Опубликовал Анна Ч в дневнике Дневник Анна Ч. Просмотры: 546

Цитата 2:
Действия высшего духовенства по изменению богослужений были, на первый взгляд, вполне последовательны и логичны: поскольку до революции церковное поминовение царя носило личностный, персонифицированный характер (в большинстве случаев император упоминался в молитвах по имени и отчеству), то упразднение молитвословий о царе казалось вполне закономерным. Однако вследствие отмены Св. синодом поминовения «имярека» автоматически исчезла и молитва о самой царской Богом данной власти [1 Царств. 8, 4–22], освящённой Церковью в особом таинстве миропомазания. Тем самым при сохранении молитвы о государственной власти вообще, в богослужебных чинах произошло сакральное изменение: царская власть оказалась «десакрализована» и уравнена с народовластием. Чем фактически был утверждён и провозглашён тезис: «всякая власть – от Бога»; то есть и смена формы государственной власти, революция – тоже «от Бога».

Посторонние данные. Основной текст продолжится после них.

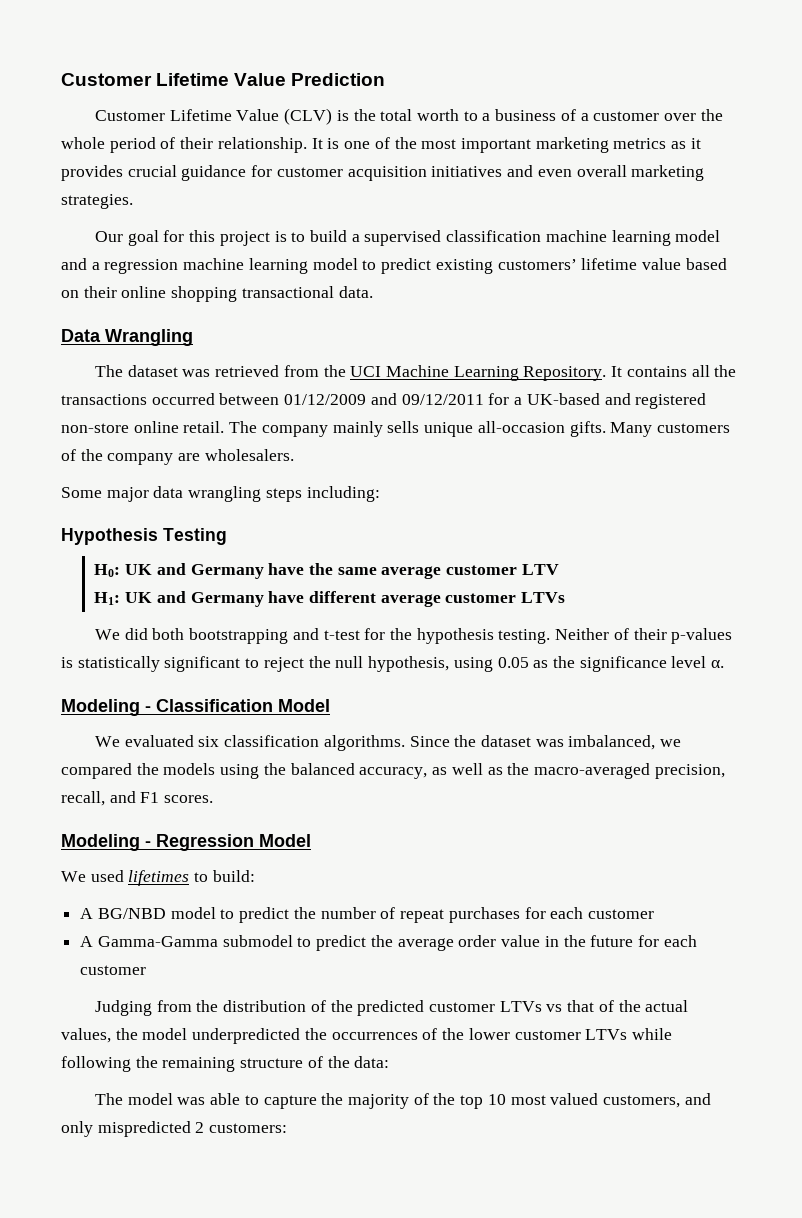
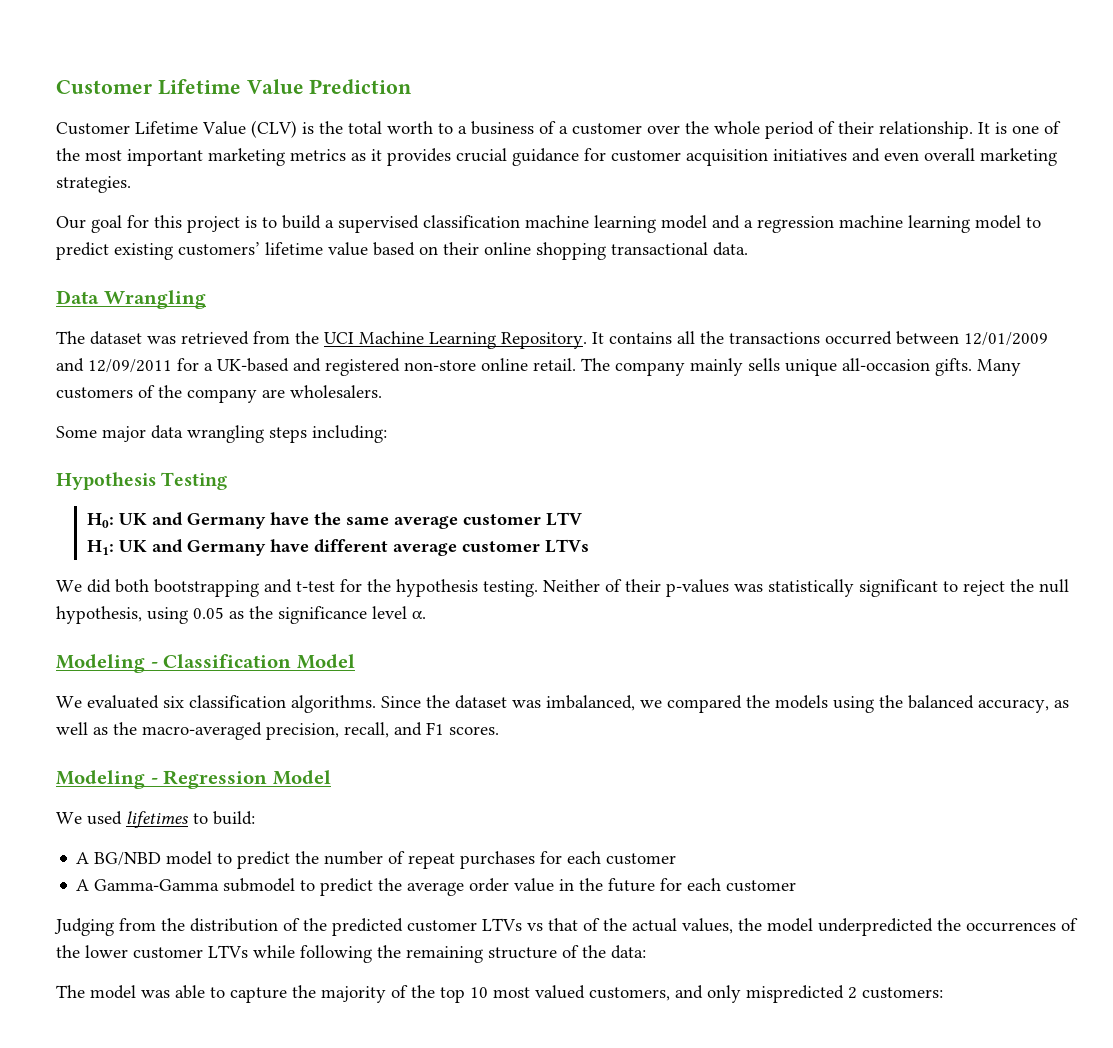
[284,393,484,405] 01/12/2009 and 09/12/2011 -> [964,332,1048,346] [56,358,172,373] 12/01/2009 and 12/09/2011
[61,657,73,668] is -> [734,584,763,592] was

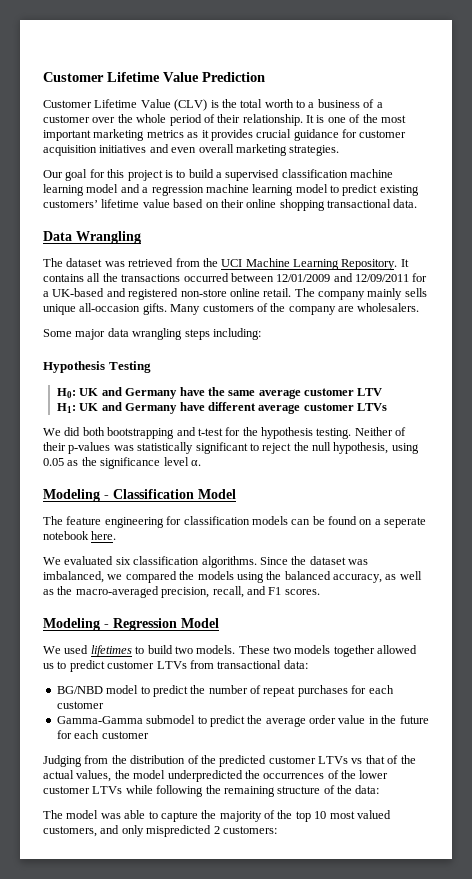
(355, 661) none -> [43,516,427,528] [43,531,117,540] // The feature engineering for classification models can be found on a seperate notebook here.
[213,811,255,825] [76,852,90,864] build: // A -> [147,645,418,657] [43,660,308,672] build two models. These two models together allowed us to predict customer LTVs from transactional data: //
[76,879,90,891] A -> (104, 705) none

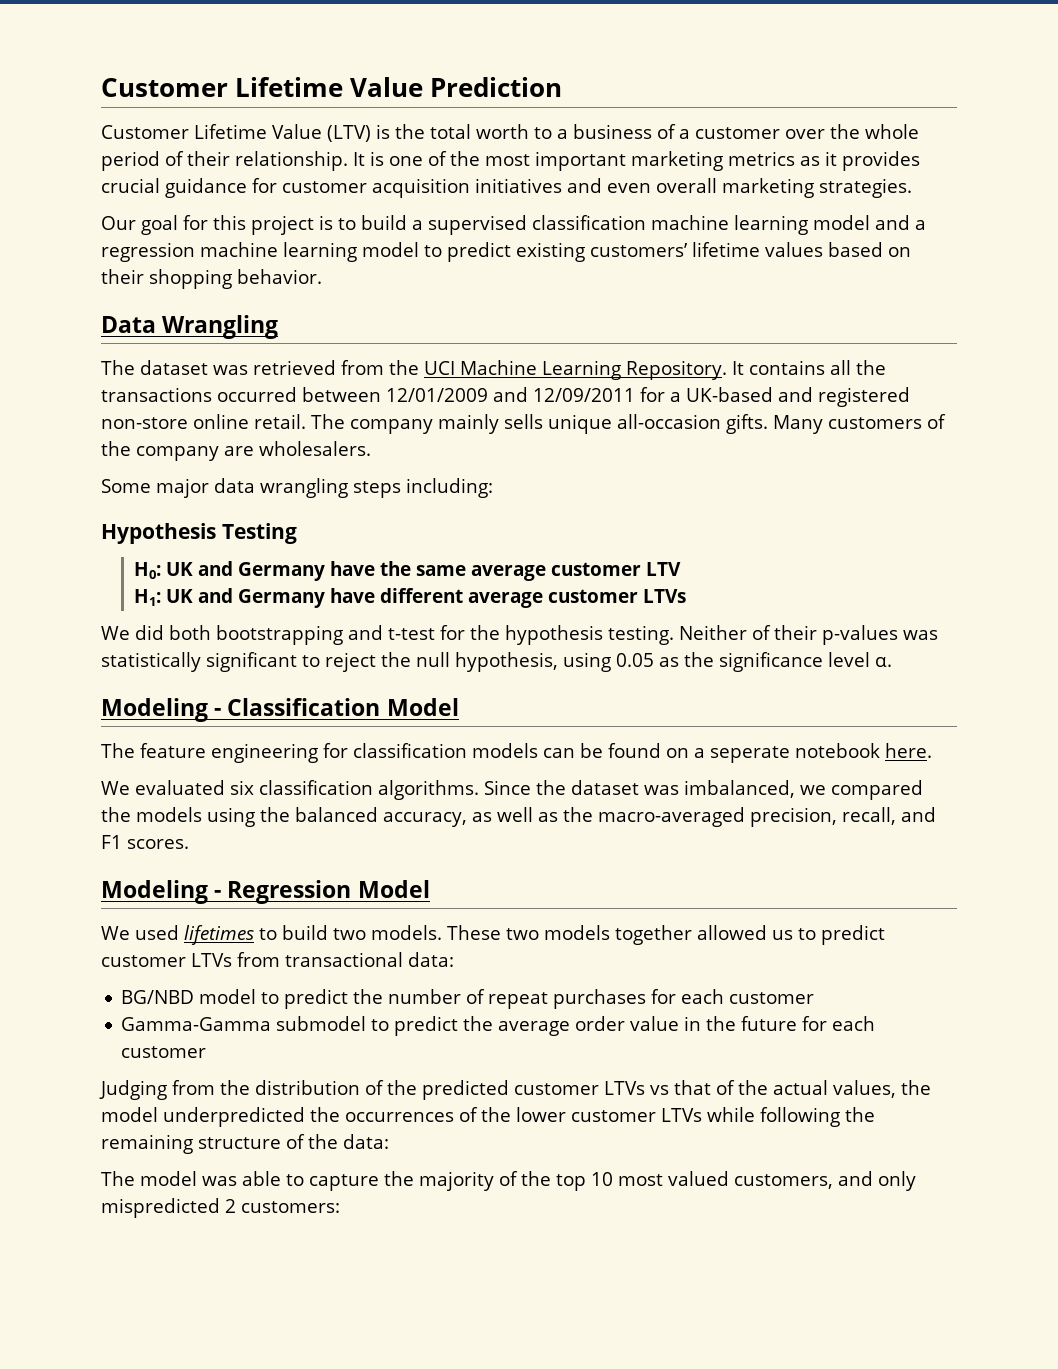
[174,99,208,111] (CLV) -> [327,125,371,142] (LTV)
[142,199,170,208] value -> [765,242,823,257] values
[246,199,418,211] online shopping transactional data. -> [149,269,322,289] shopping behavior.

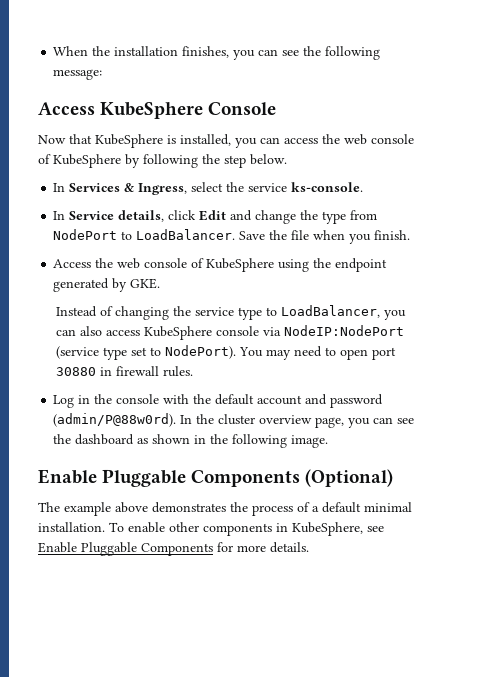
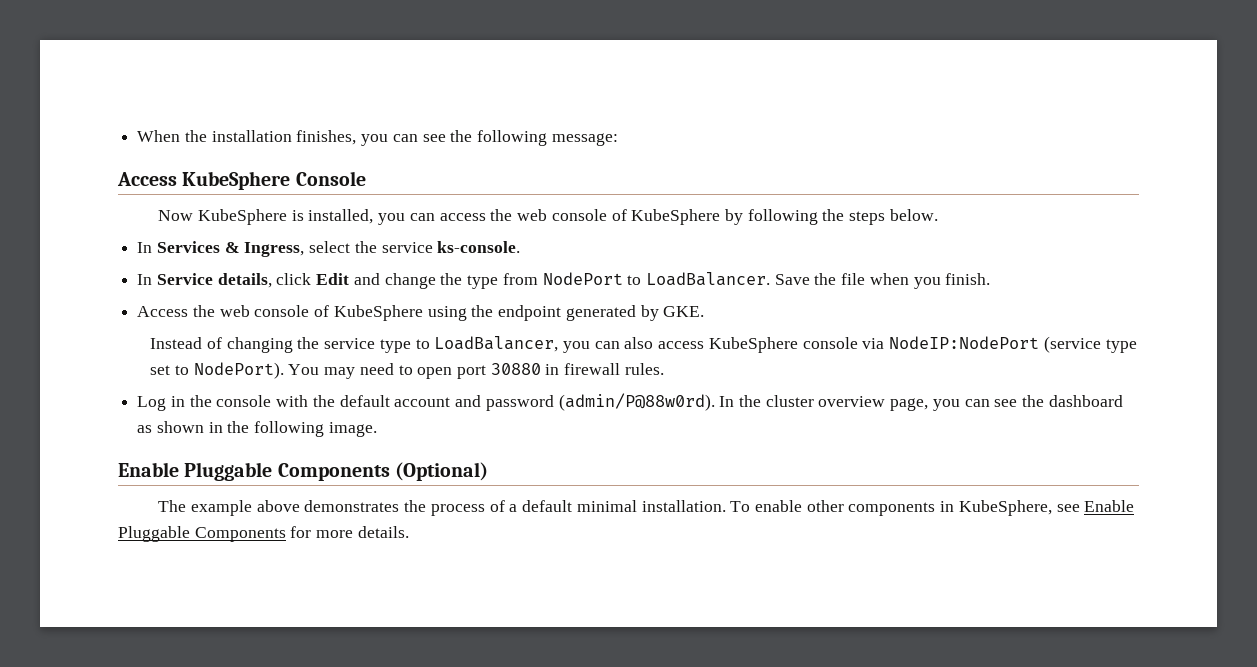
[69,134,92,144] that -> (194, 215) none
[224,155,246,168] step -> [849,211,886,225] steps

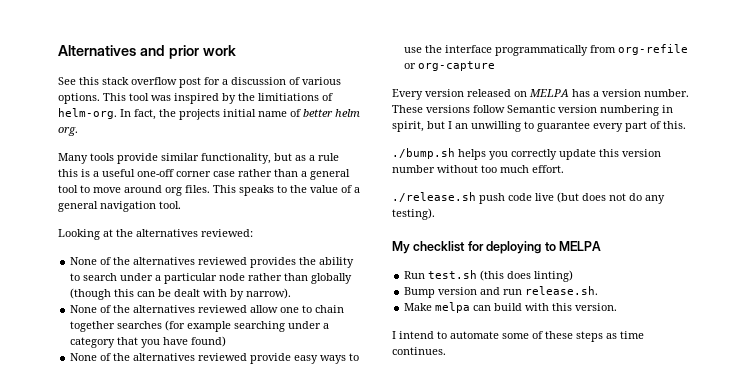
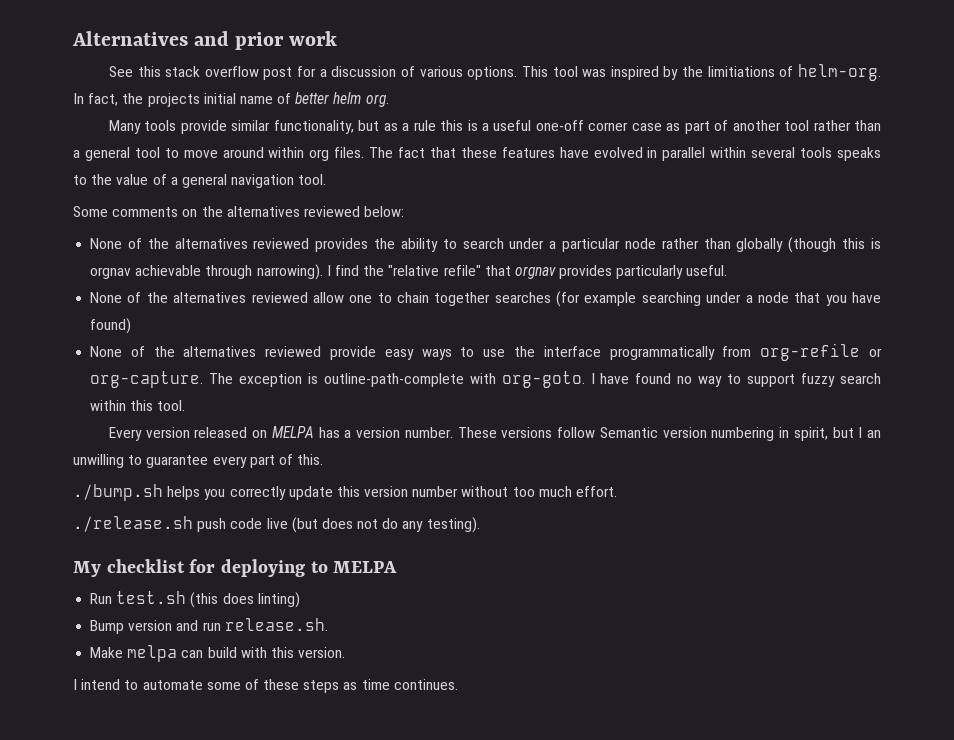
(235, 174) none -> [666,120,810,134] as part of another tool
(162, 189) none -> [268,147,305,158] within
[213,185,236,193] This -> [369,147,833,161] The fact that these features have evolved in parallel within several tools
[58,229,253,240] Looking at the alternatives reviewed: -> [73,206,405,217] Some comments on the alternatives reviewed below:
[137,288,292,300] can be dealt with by narrow). -> [870,238,881,249] [90,264,728,280] is orgnav achievable through narrowing). I find the "relative refile" that orgnav provides particularly useful.
[70,337,116,348] category -> [757,292,789,303] node
[418,61,496,71] org-capture -> [90,371,881,388] [90,400,186,411] org-capture. The exception is outline-path-complete with org-goto. I have found no way to support fuzzy search within this tool.

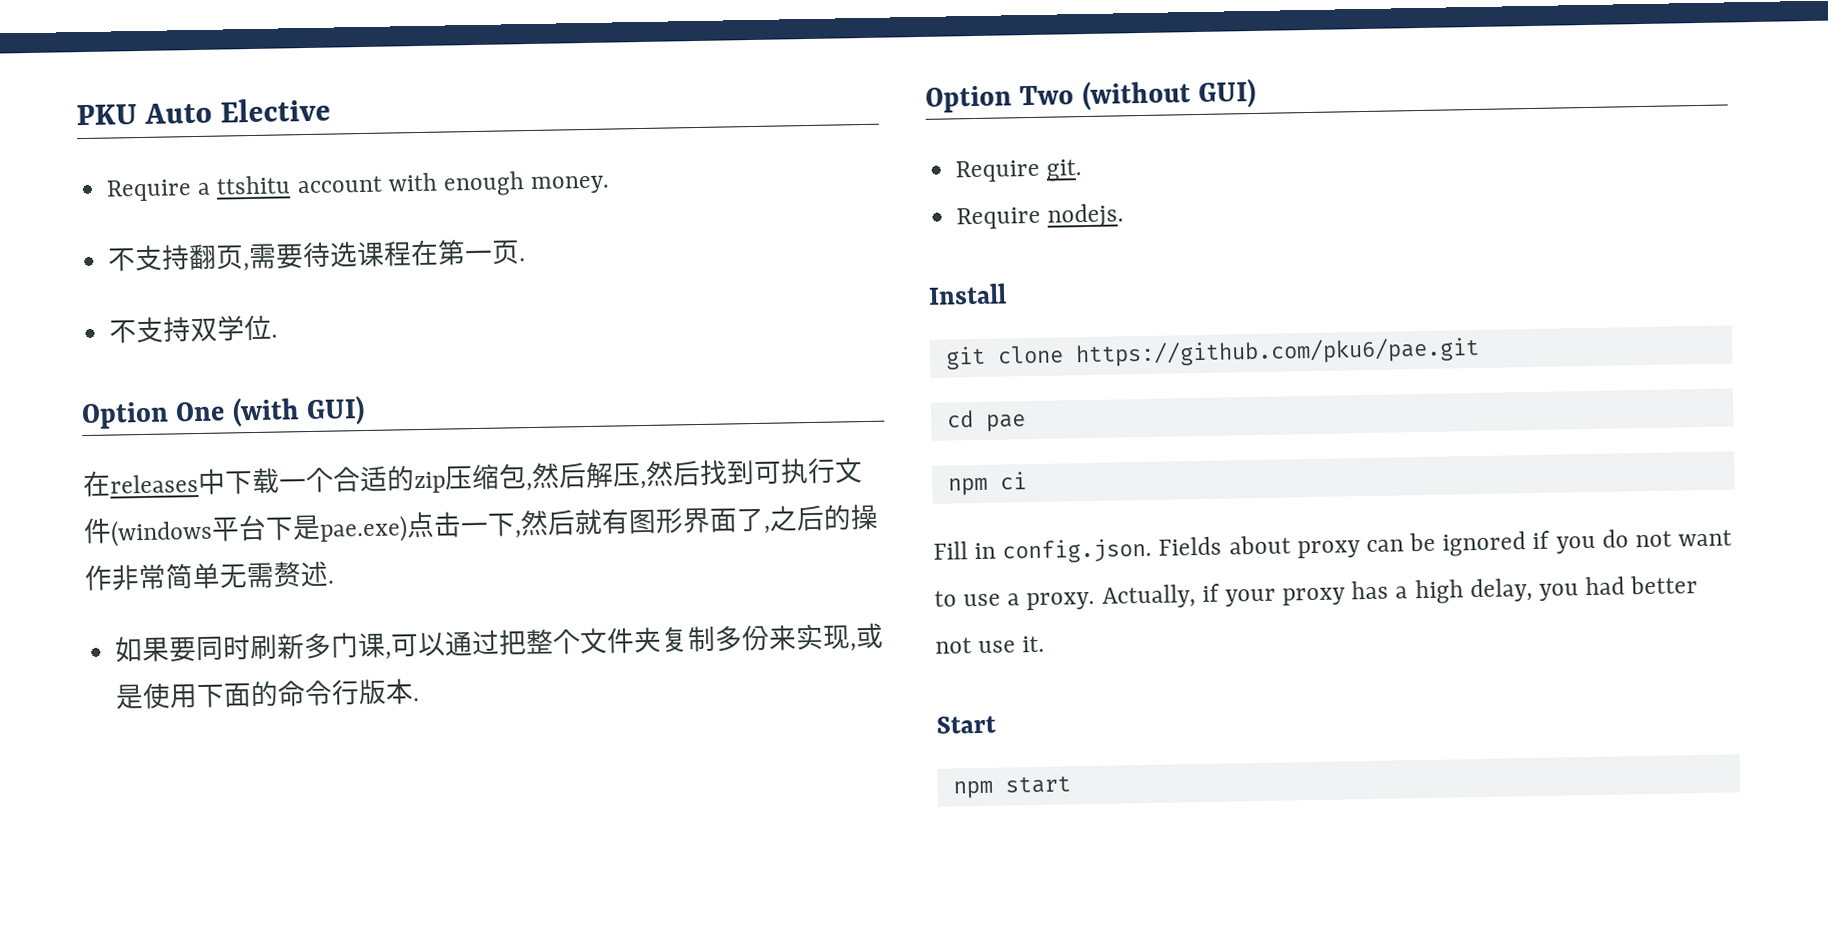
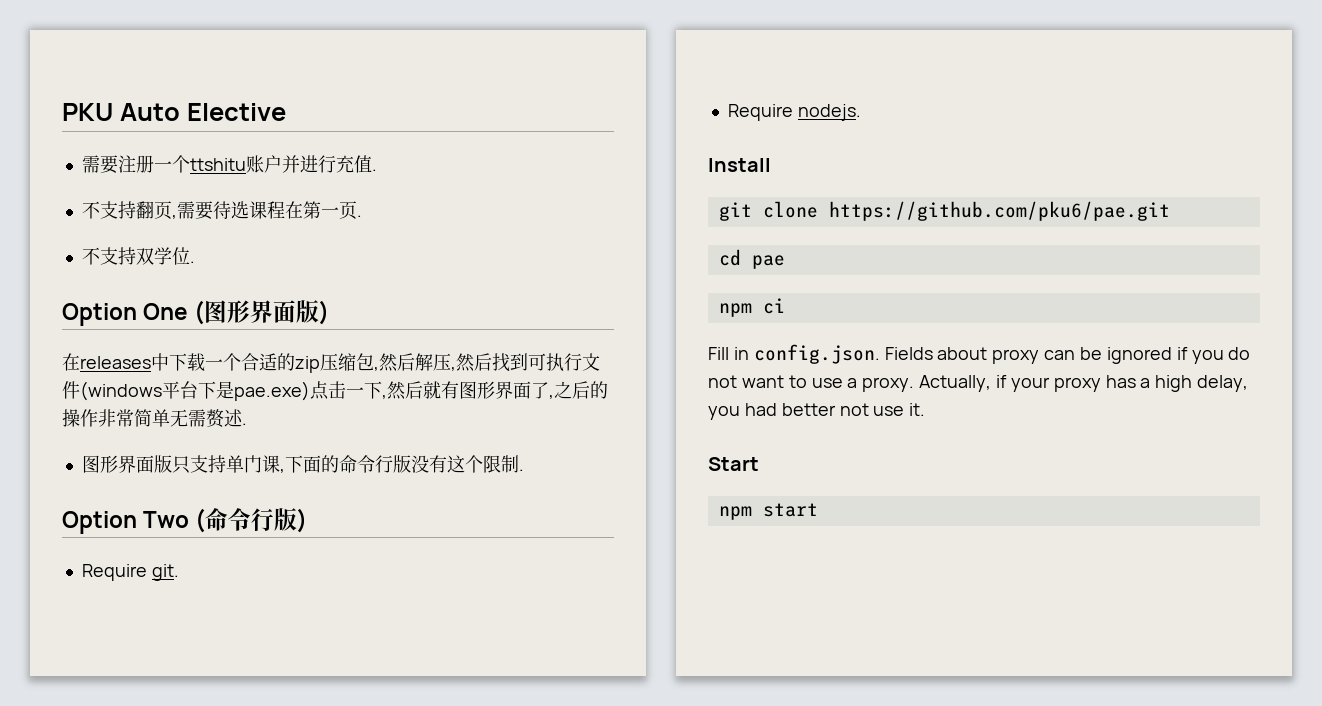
[106,171,611,202] Require a ttshitu account with enough money. -> [81,155,377,174] 需要注册一个ttshitu账户并进行充值.
[231,396,366,428] (with GUI) -> [194,300,330,325] (图形界面版)
[114,622,885,663] [115,682,199,710] 如果要同时刷新多门课,可以通过把整个文件夹复制多份来实现,或是使用 -> [81,455,285,474] 图形界面版只支持单门课,
[385,678,415,705] 本 -> [410,455,519,473] 没有这个限制
[1081,78,1257,112] (without GUI) -> [195,508,308,533] (命令行版)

Поясняют логику Синода и его определения от 18 и 20 марта об изменении надписей на выходных листах вновь издаваемых богослужебных книг и надписи на антиминсах. Суть этих изменений была одна. Так, надпись на антиминсе кроме даты его освящения ранее содержала и пояснение: в царствование какого императора (имярек) он освящён. Синодом был утверждён новый текст: «По благословению Святейшего Правительствующего Синода, при Временном Правительстве всея России священнодействован»[42]. В данном случае замены были оправданы временным характером поминовения государственной власти. В других случаях, касающихся именно богослужения, а не надписей на церковных предметах и книгах, поминовение царя носило более вероучительный, нежели временной смысл. В качестве примера можно привести Богородичный тропарь утрени, который после произведенной замены стал содержать следующие слова: «Всепетая Богородице… спаси благоверное Временное правительство наше, емуже повелела еси правити, и подаждь ему с небесе победу»[43]. Этим «вероучительным» молитвословием Синод фактически провозгласил тезис о божественном происхождении власти Временного правительства[44].

Таким образом, через несколько дней после начала Февральской революции Российская церковь перестала быть «монархической», фактически став «республиканской»: Св. синод ПРЦ, повсеместно заменив поминовение царской власти молитвенным поминовением народовластия, провозгласил в богослужебных чинах Россию республикой. Как неизбежное и закономерное следствие «духовных» действий церковной иерархии, Россия была объявлена А.Ф.Керенским 1 сентября 1917 г. республикой, ибо действие «духа» предшествует и обусловливает действие «плоти».

Провозглашение А.Ф.Керенским России демократической республикой до решения Учредительного собрания не имело юридической силы, а было осуществлено для удовлетворения желания революционной демократии. Соответственно и действия Синода являлись осуществлением желания представителей высшего духовенства – «революционной иерократии», «воинствующего клерикализма» – путем уничтожения царской власти разрешить многовековой теократический вопрос о «священстве – царстве», вопрос о соперничестве «первосвященника-царя и царя-первосвященника»[45].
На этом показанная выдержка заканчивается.